Vincenzo Trusiano came from Monreale near Palermo (Latin: Panormo) in Sicily, hence this addition to his name. As a young man (around 1750) he settled in Naples and received his training as a violin maker there, possibly with the Gagliano family . Probably for economic reasons, Panormo worked in Marseille in the early 1770s , but at least in Paris from 1773 , with the influence of Nicolas-Augustin Chappuy . The instruments he made there show the influence of Stradivarius and are on par with their best Parisian colleagues in terms of quality and choice of materials. After the revolution broke out, he moved to Dublin in 1789 , where he worked with Thomas Perry (around 1744-1818). There he is said to have built some violin floors from the wood of a billiard table.

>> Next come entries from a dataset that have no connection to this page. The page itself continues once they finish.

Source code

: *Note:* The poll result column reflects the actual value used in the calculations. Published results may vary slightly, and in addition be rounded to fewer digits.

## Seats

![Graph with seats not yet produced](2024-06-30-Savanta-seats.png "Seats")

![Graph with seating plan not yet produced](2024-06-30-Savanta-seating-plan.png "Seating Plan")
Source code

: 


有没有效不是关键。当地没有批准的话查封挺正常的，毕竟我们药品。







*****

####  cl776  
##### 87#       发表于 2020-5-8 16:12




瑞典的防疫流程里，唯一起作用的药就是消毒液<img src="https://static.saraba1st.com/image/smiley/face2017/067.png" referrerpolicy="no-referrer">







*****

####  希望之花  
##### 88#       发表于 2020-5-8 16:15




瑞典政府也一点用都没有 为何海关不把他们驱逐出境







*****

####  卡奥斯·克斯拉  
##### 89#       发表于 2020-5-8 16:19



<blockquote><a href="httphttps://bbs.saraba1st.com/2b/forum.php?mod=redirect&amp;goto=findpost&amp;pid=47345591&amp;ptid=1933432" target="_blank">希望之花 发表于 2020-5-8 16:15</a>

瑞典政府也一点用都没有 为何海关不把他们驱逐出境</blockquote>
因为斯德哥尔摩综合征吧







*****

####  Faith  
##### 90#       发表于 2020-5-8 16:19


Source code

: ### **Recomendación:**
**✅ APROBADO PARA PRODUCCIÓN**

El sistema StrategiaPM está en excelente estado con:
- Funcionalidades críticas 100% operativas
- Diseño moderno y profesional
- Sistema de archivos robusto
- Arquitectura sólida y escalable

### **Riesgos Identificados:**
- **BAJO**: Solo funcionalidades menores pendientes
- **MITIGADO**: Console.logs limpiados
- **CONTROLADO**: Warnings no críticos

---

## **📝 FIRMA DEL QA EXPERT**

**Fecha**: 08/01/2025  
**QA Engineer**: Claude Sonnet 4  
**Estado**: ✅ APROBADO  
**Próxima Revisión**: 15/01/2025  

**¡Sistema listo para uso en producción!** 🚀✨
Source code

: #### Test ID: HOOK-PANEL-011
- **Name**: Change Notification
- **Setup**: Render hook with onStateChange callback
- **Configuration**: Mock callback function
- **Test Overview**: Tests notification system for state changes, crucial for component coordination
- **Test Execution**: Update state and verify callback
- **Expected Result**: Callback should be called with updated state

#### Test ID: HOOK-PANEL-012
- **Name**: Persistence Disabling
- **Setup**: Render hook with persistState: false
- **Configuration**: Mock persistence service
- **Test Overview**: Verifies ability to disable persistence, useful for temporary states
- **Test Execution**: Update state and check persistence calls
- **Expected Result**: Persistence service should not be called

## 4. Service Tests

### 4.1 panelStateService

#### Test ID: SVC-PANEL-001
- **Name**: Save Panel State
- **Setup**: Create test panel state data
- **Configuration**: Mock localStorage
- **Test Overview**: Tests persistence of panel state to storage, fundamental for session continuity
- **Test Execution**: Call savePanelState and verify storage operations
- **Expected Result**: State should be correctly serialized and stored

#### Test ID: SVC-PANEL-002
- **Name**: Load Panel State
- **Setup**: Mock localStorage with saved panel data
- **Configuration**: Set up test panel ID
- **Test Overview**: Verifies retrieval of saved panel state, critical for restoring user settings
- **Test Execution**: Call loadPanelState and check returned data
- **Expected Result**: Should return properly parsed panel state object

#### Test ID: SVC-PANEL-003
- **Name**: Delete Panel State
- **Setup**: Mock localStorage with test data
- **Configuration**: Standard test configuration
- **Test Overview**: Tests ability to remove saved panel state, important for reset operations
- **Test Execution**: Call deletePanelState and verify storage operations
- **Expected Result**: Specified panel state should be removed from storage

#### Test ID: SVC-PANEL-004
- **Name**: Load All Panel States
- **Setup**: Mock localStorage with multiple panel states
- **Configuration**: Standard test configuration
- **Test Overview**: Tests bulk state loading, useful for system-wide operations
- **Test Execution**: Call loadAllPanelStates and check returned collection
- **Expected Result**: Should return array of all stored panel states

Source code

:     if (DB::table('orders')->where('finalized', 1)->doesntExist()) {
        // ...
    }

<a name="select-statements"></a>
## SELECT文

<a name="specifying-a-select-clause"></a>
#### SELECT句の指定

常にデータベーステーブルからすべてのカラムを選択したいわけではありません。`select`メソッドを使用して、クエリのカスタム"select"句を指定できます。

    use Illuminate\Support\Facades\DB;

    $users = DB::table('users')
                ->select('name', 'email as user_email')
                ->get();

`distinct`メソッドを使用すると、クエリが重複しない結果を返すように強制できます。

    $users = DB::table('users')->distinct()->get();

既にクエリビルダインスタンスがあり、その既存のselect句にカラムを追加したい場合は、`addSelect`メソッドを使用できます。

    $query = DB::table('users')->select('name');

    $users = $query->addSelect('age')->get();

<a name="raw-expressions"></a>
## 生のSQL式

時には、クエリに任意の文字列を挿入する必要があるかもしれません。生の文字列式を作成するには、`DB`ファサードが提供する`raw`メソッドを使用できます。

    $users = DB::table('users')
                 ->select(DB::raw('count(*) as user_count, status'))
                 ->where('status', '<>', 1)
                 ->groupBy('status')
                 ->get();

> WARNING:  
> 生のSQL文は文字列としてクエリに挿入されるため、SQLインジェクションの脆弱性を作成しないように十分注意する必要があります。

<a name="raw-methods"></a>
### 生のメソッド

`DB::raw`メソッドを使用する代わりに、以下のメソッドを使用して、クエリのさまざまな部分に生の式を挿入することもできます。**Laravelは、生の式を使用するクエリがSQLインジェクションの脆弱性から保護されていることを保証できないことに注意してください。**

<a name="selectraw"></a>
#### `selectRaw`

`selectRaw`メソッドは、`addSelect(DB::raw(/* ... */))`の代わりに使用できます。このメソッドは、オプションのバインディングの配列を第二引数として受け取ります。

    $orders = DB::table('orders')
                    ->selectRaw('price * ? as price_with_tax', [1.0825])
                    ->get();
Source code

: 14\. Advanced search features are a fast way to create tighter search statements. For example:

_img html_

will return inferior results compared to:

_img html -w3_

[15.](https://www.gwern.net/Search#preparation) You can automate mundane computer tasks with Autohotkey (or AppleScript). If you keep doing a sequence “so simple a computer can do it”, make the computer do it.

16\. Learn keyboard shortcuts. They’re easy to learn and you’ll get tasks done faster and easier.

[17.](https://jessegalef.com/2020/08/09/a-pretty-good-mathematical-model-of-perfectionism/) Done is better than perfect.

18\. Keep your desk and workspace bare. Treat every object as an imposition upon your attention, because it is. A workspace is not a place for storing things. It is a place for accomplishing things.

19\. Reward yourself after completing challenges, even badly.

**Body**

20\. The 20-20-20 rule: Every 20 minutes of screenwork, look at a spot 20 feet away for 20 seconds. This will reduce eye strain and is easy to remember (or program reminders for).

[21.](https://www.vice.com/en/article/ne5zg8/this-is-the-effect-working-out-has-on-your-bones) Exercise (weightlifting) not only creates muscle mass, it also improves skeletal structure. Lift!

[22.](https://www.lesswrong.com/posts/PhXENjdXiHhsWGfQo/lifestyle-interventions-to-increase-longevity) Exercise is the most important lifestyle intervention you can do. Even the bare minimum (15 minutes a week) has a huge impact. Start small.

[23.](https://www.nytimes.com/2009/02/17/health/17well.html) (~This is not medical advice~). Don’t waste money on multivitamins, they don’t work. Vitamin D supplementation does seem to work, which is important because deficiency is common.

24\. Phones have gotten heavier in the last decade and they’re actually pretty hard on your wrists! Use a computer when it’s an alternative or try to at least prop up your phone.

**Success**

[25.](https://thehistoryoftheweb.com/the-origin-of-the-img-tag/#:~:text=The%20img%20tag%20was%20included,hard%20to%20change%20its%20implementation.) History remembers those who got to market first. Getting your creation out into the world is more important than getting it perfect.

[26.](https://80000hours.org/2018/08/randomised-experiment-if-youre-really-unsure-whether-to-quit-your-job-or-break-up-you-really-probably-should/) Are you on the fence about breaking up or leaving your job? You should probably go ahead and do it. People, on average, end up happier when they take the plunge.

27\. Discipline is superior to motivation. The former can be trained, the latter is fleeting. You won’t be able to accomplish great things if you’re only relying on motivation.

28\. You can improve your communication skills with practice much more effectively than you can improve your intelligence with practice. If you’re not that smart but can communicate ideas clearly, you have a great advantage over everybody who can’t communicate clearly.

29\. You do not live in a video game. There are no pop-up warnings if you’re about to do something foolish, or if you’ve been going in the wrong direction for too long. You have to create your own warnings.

Violin sheet, Vincenzo Panormo

In 1791 he settled in London, where he was the first worker (workshop manager) in the workshop of the violin shop John Betts until his death and also built his own instruments. More violins, violas, cellos and basses have survived from this period than from the Paris and Dublin years. They show strong Italian influences, especially from Stradivari and Amati , whose instruments Panormo knew well. In particular, he provided the bottoms of his violins with pins at the top and bottom inside the inlay to connect them to the blocks. Experts see him as one of the best, if not the best, English violin makers of his time. Because Panormo did not label all of his instruments with labels, works from other origins, sometimes with false labels, are often assigned to him; all known pieces of paper from the London era are handwritten. Instruments from the early period are branded or labeled with the city arms of Palermo next to his name. His instruments were often made of woods growing in England and the varnish was of better quality than is usual in England.

The opinion has also been expressed that he worked for a time at Bergonzi in Cremona; there is no evidence of this. Panormo's influence on contemporary and later London violin makers is great. He contributed to the spread of the Cremonese style in London.

Several of his sons also became violin makers, above all Joseph Panormo (around 1767–1837), who assisted his father in his work from 1800 at the latest, George (also Georges on slips of paper) Panormo (1776–1852), whose instruments were built according to Stradivarius and who was also successful as a bow maker in the workshop of his brother Louis, as well as Louis Panormo (around 1784–1862), he was best known for his Spanish guitars.

A cello by Vincenzo Panormo from 1775 is played by the Italian cellist Enrico Bronzi .

literature

  • Towry Piper: Violins and Violin Manufacture from the Death of Stradivari to the Present Time, . Journal of the Royal Musical Association, 1898, Vol. 25,1, pp. 97-114.
  • John Dilworth, Father Figure and Future Generations , in: theStrad , April and May 1986.
  • The British Violin, the Catalog of the 1998 Exhibition '400 Years of Violin & Bow Making in the British Isles' edited by British Violin Making Association, 2000.

Web links

Individual evidence

  1. Irish Times, William Galland Stuart, September 21, 1973 (English)
  2. ^ MGG , 2nd edition, vol. 13, columns 75 and 76.
  3. Tim Ingles, Four Centuries of Violin Making - Fine Instruments from the Sotheby's Archive , Cozio Pub., 2006 ISBN 0976443112 (English)
  4. ^ A b John Dilworth, Father Figure and Future Generations , in: theStrad , April and May 1986
  5. ^ The Strad , October, (1996)
  6. Willibald Leo von Lütgendorff-Leinburg : The violin and lute makers from the Middle Ages to the present, supplementary volume by Thomas Drescher, pp. 455–457, Tutzing, 1990
  7. Enrico Bronzi on concertoclassics.it, accessed on July 11, 2017.